Menurut cerita yang dipercaya warga setempat, asal-usul nama kelurahan “Kedundung” tidak terlepas dari asal-usul nama “Kedungsari”. Dipercaya nama Kedundung berasal dari kata “kedung” yang juga menjadi cikal bakal kata Kedungsari. Kedung merupakan istilah Bahasa Jawa yang dalam Bahasa Indonesia berarti ‘lesung’, alat penumbuk padi menjadi beras.
Melalui kegiatan survei, diketahui bahwa di area pemakaman Kedungsari terdapat benda peninggalan (punden) berupa kedung sakti yang dipercaya merupakan pusaka berisi roh Dewi Pandansari (Dewi hujan). Menurut cerita, pada masa pemerintahan kolonial Belanda punden ini berusaha dipindahkan ke museum Trowulan, tetapi keesokan harinya kembali berada di letaknya semula. Pemilik punden berupa kedung beserta alu-nya ini diyakini adalah kakak beradik Ki Derpo dan Mbah Drukiyah.
Selanjutnya dikisahkan kedua kakak-beradik ini semasa hidupnya mengalami perseteruan, sehingga Mbah Drukiyah memutuskan minggat dari rumah meninggalkan kakaknya sambil membawa alu sakti menuju wilayah yang saat ini dikenal sebagai Desa Sebani. Menurut kepercayaan setempat, kini alu tersebut diwariskan ke keturunan Mbah Drukiyah yang berdomisili di Desa Sebani, Kecamatan Tarik. Hingga saat ini, masyarakat Kedungsari mengadakan ritual pemanggilan hujan pada musim kemarau panjang dengan mendatangkan sesepuh dari Sebani.
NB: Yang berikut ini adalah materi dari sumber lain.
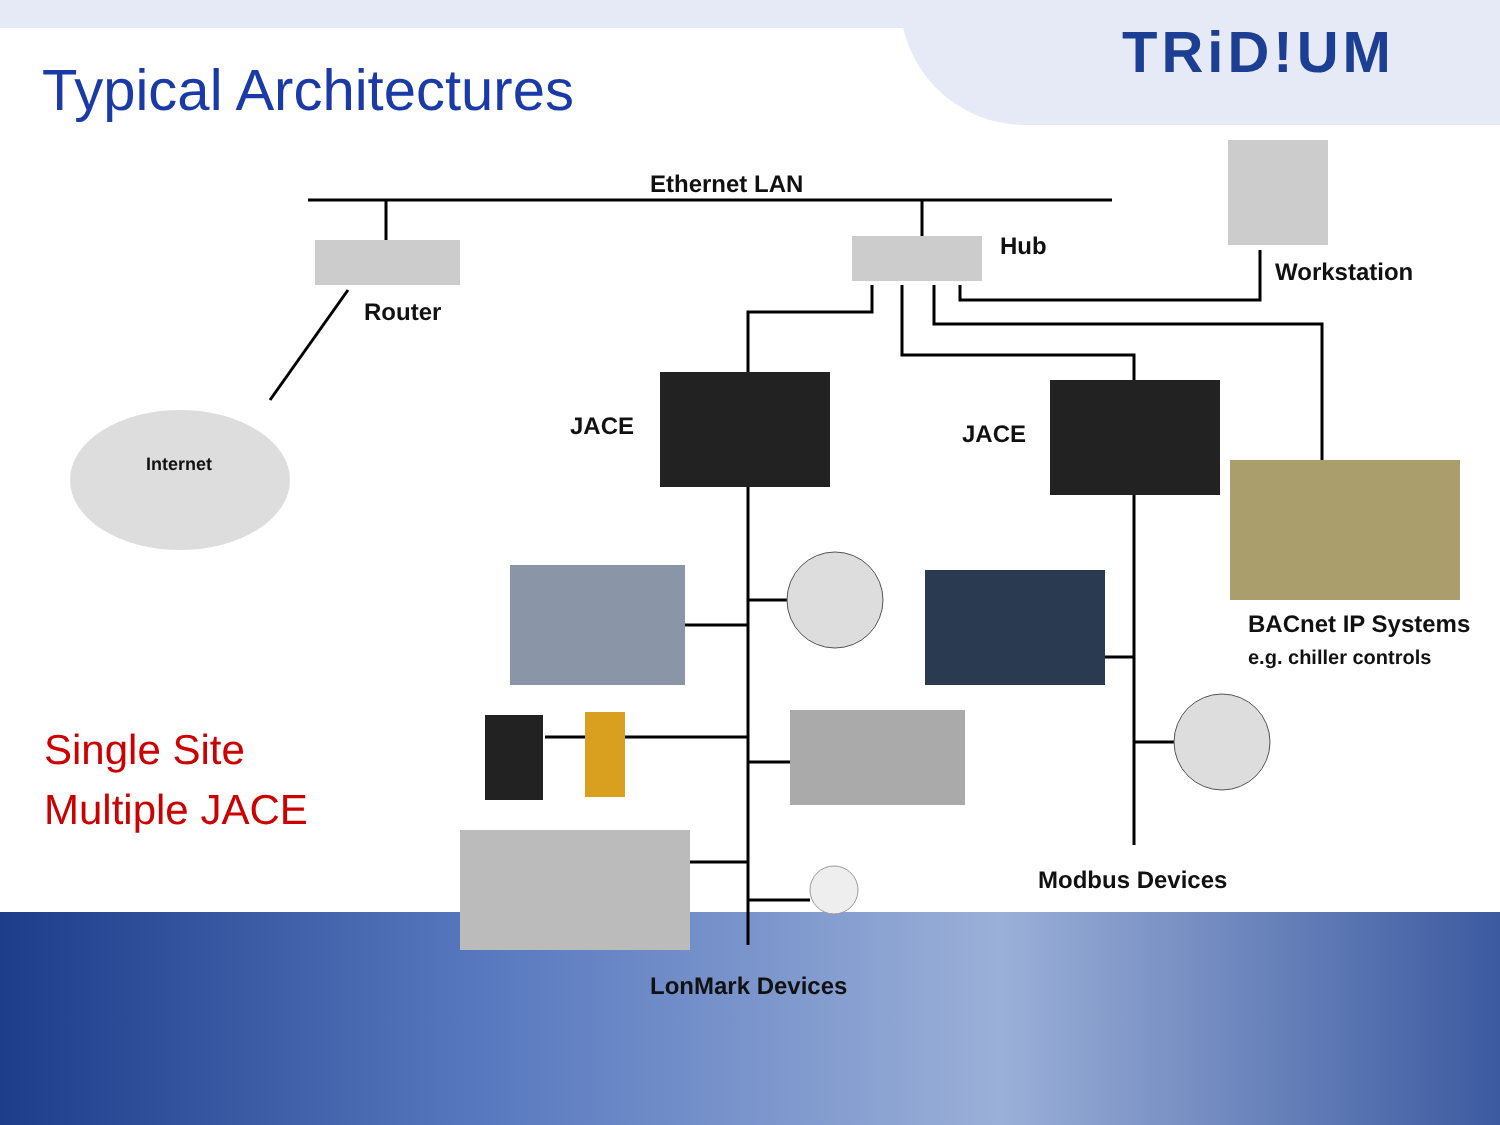Typical Architectures
TRiD!UM
Ethernet LAN
Hub
Workstation
Router
Internet
JACE JACE
BACnet IP Systems
e.g. chiller controls
Single Site
Multiple JACE
Modbus Devices
LonMark Devices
Berdasarkan wisuk masyarakat Jawa, ritual ini mengisyaratkan seorang adik yang kembali ke tempat kakaknya, dalam cerita ini adalah penggambaran Mbah Drukiyah menjenguk kakaknya, Ki Derpo. Di mana dalam budaya Jawa dikenal unggah-ungguh (tata karma), saudara muda hendaknya menghormati saudara yang lebih tua.
Selanjutnya wilayah sekitar tempat kedung sakti bersemayam diberi nama oleh sesepuh setempat sebagai Kedungsari. Dua buah jalan di sekitar area pemakaman diberi nama Jalan Ki Derpo dan Jalan Pandansari. Di Desa Sebani juga dikenal sebuah jalan bernama Jalan Mbah Drukiyah.